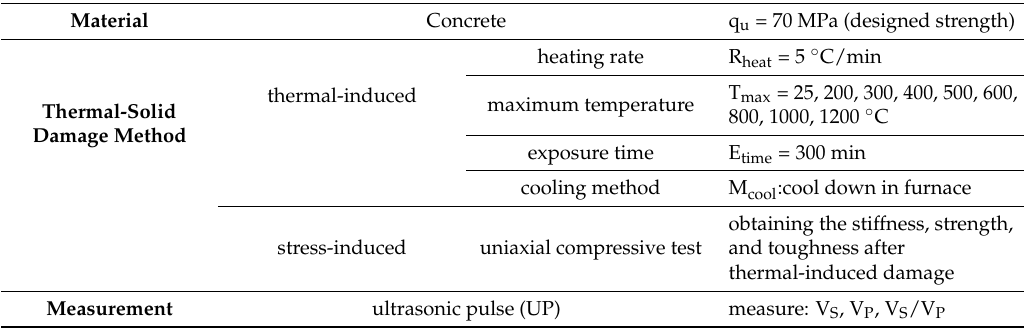
Table 1. Experimental conditions and measurement.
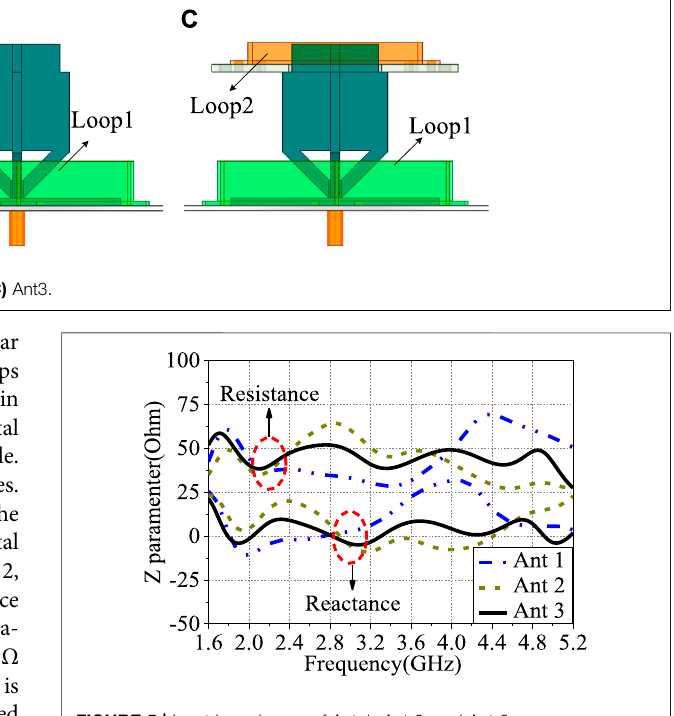
FIGURE 5 | Input impedances of Ant 1, Ant 2, and Ant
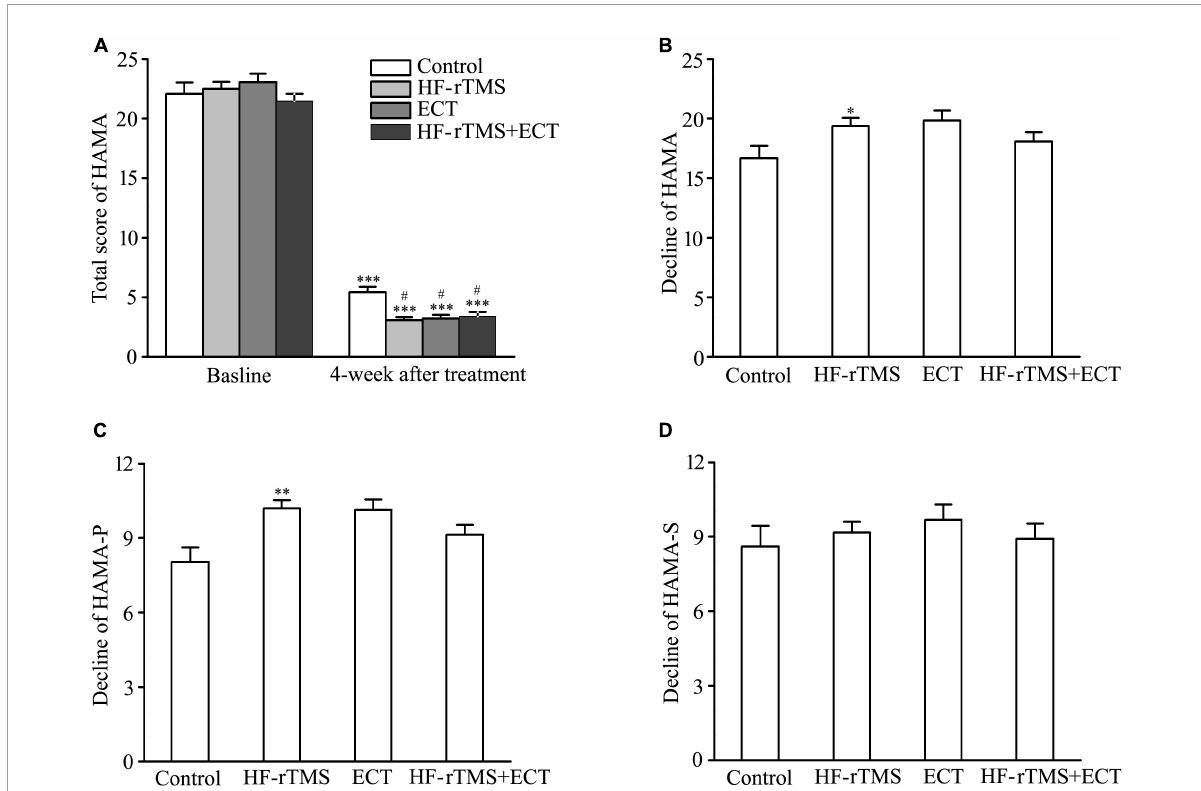
FIGURE3 Effect of non-invasive brain stimulation (NIBS) on anxiety detected by HAMA-14 at baseline and 4-week after treatment. (A) Total scores of HAMA-14 at baseline and 4 weeks after treatment. ∗∗∗ p < 0.001, compared with baseline levels; # p < 0.001, compared with control at 4-week after treatment. (B) Decline in total scores of HAMA-14 from baseline to post-intervention at 4 weeks. ∗ p < 0.05, compared with control. (C,D) Decline in scores of two factors in HAMA-14. HAMA-P (C) , HAMA-S (D) . ∗∗ p < 0.01, compared with control. Graphs show mean ± SEM.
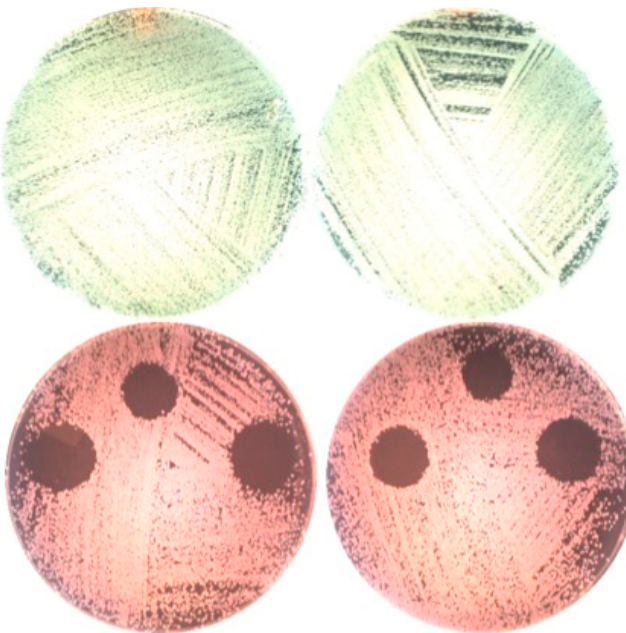
Figure 4. Plates without (upper part) and with (lower part) erythrosine after irradiation with the 532 nm green diode laser and incubation for one day.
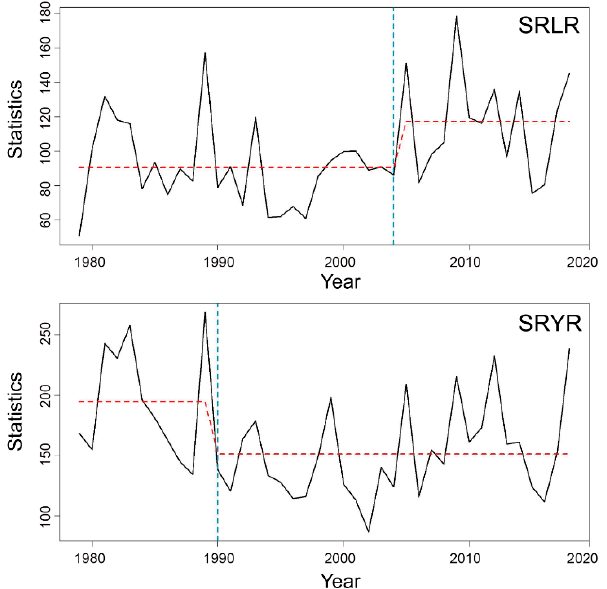
Figure 8. The abrupt change in the runoff in the SRLR and SRYR during 1979–2018; the black line represents the temporal variation in runoff; the red line represents the multi-year mean runoff before and after the abrupt change; the blue line indicates the year of the abrupt change.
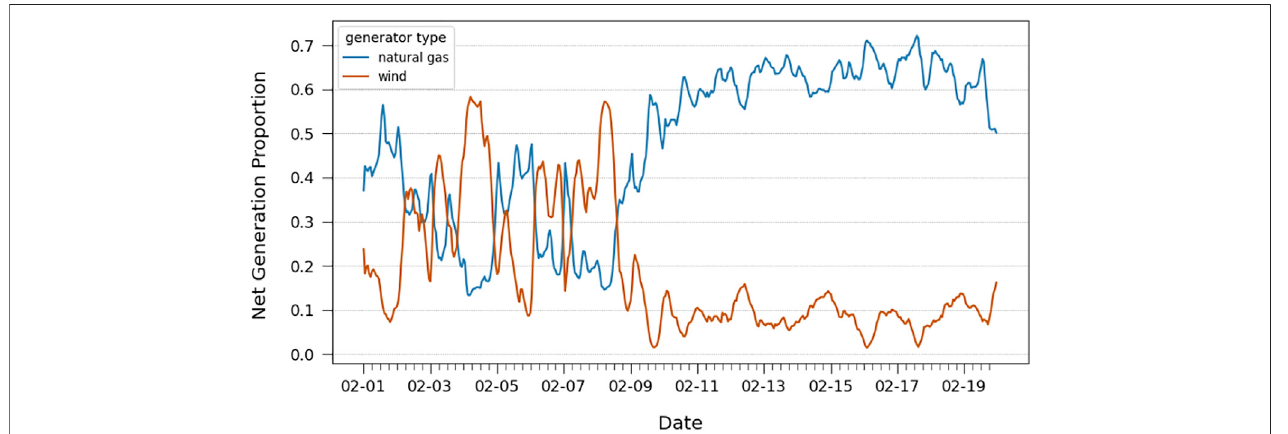
FIGURE 3 | Net generation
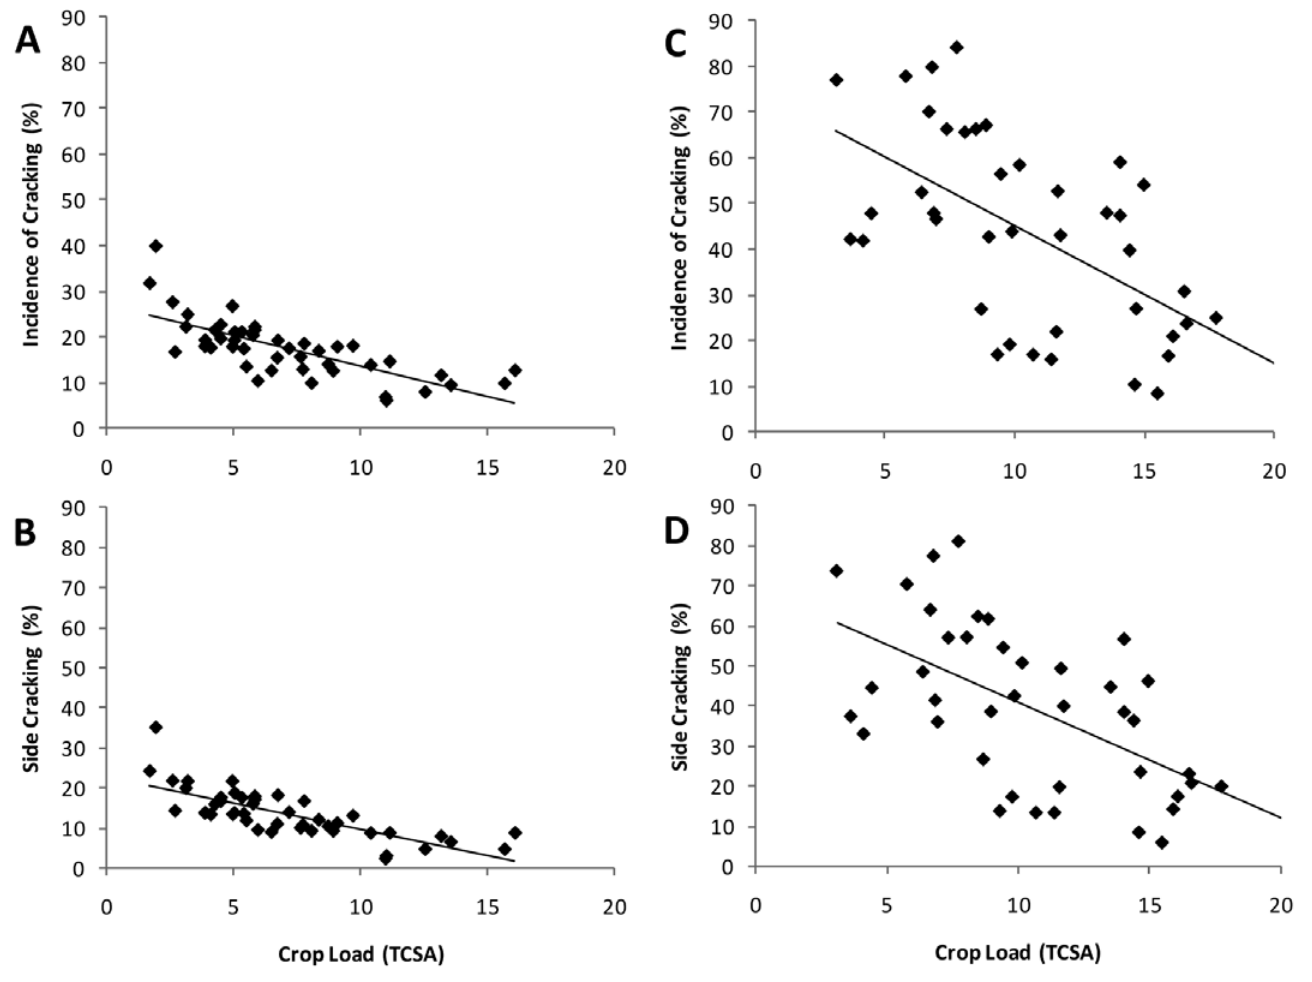
Fig. 3 - Percentage of total cracked fruit (A) (R 2 = 0.69) and side-cracked fruit (B) (R 2 = 0.59) with actual crop load (TCSA) for variety ‘Regina’ and percentage of total cracked fruit (C) (R 2 = 0.33) and side-cracked fruit (D) (R 2 = 0.32) with actual crop load (TCSA) for variety ‘Sweetheart’. Each point is for an individual tree. Significant relationships were found between crop load and total cracking incidence and between crop load and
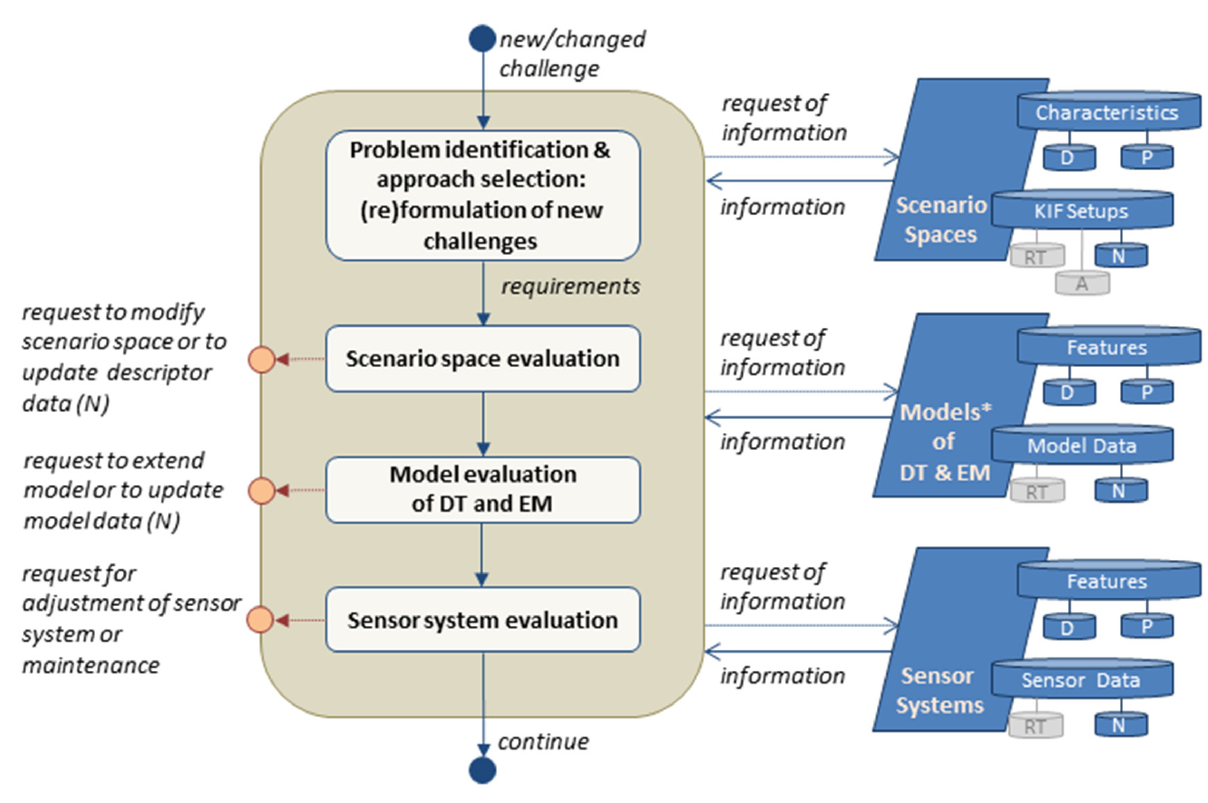
Figure 3. Flow chart of context specification as initial task of the resilience management process.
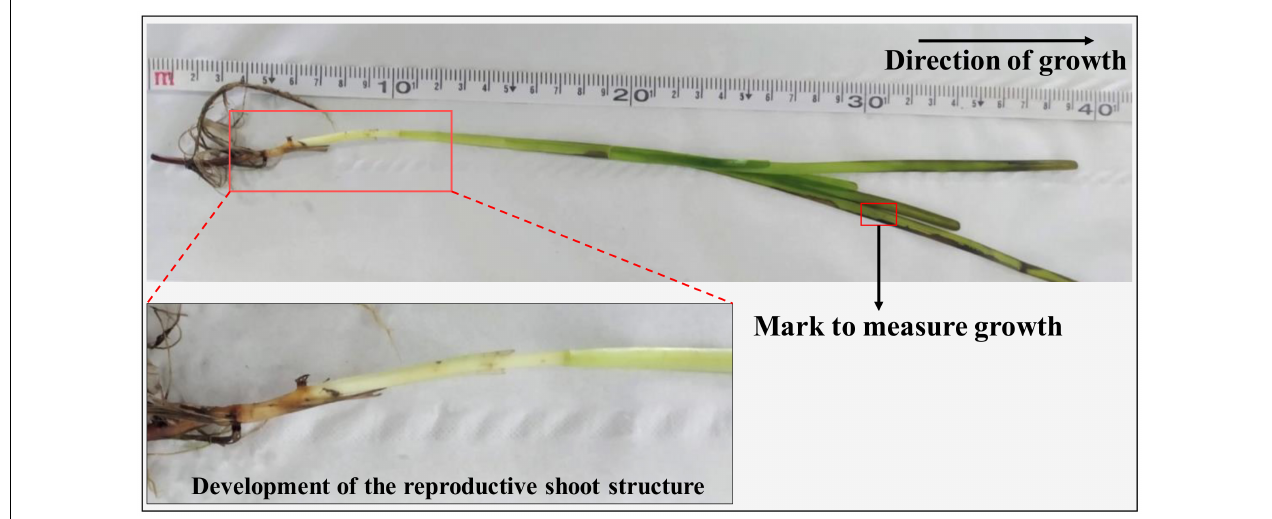
FIGURE 6 | Plant of Zostera marina incubated in January in high light (180 µ mol photons m − 2 s − 1 ) and 12 ◦ C showing first stages of reproductive structures. The direction of growth and growth marks are indicated in the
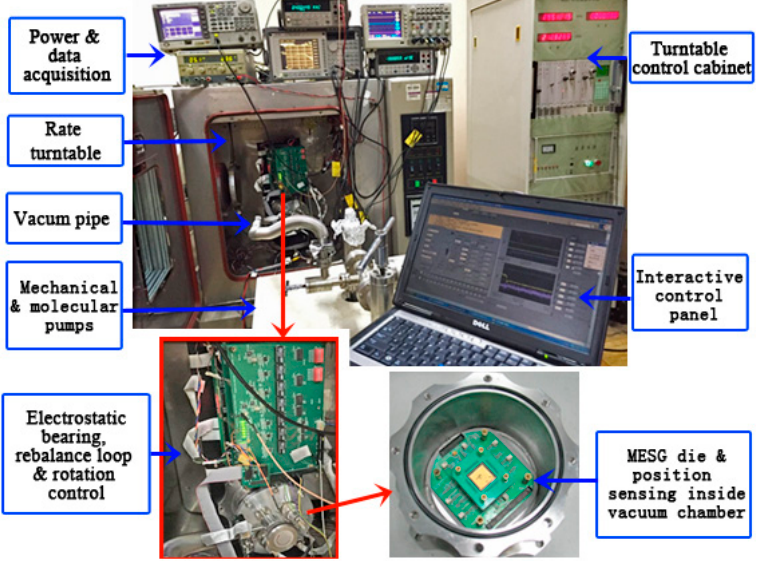
Figure 3. Test setup to study the spin rate effects on the MESG performance.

**EXERCISE GOAL**
Repeat each of the records exactly as written, except for the pictures, which are to be left out.

**RESULT**
Table 1. Experimental conditions and measurement.
FIGURE 5 | Input impedances of Ant 1, Ant 2, and Ant
FIGURE3 Effect of non-invasive brain stimulation (NIBS) on anxiety detected by HAMA-14 at baseline and 4-week after treatment. (A) Total scores of HAMA-14 at baseline and 4 weeks after treatment. ∗∗∗ p < 0.001, compared with baseline levels; # p < 0.001, compared with control at 4-week after treatment. (B) Decline in total scores of HAMA-14 from baseline to post-intervention at 4 weeks. ∗ p < 0.05, compared with control. (C,D) Decline in scores of two factors in HAMA-14. HAMA-P (C) , HAMA-S (D) . ∗∗ p < 0.01, compared with control. Graphs show mean ± SEM.
Figure 4. Plates without (upper part) and with (lower part) erythrosine after irradiation with the 532 nm green diode laser and incubation for one day.
Figure 8. The abrupt change in the runoff in the SRLR and SRYR during 1979–2018; the black line represents the temporal variation in runoff; the red line represents the multi-year mean runoff before and after the abrupt change; the blue line indicates the year of the abrupt change.
FIGURE 3 | Net generation
Fig. 3 - Percentage of total cracked fruit (A) (R 2 = 0.69) and side-cracked fruit (B) (R 2 = 0.59) with actual crop load (TCSA) for variety ‘Regina’ and percentage of total cracked fruit (C) (R 2 = 0.33) and side-cracked fruit (D) (R 2 = 0.32) with actual crop load (TCSA) for variety ‘Sweetheart’. Each point is for an individual tree. Significant relationships were found between crop load and total cracking incidence and between crop load and
Figure 3. Flow chart of context specification as initial task of the resilience management process.
FIGURE 6 | Plant of Zostera marina incubated in January in high light (180 µ mol photons m − 2 s − 1 ) and 12 ◦ C showing first stages of reproductive structures. The direction of growth and growth marks are indicated in the
Figure 3. Test setup to study the spin rate effects on the MESG performance.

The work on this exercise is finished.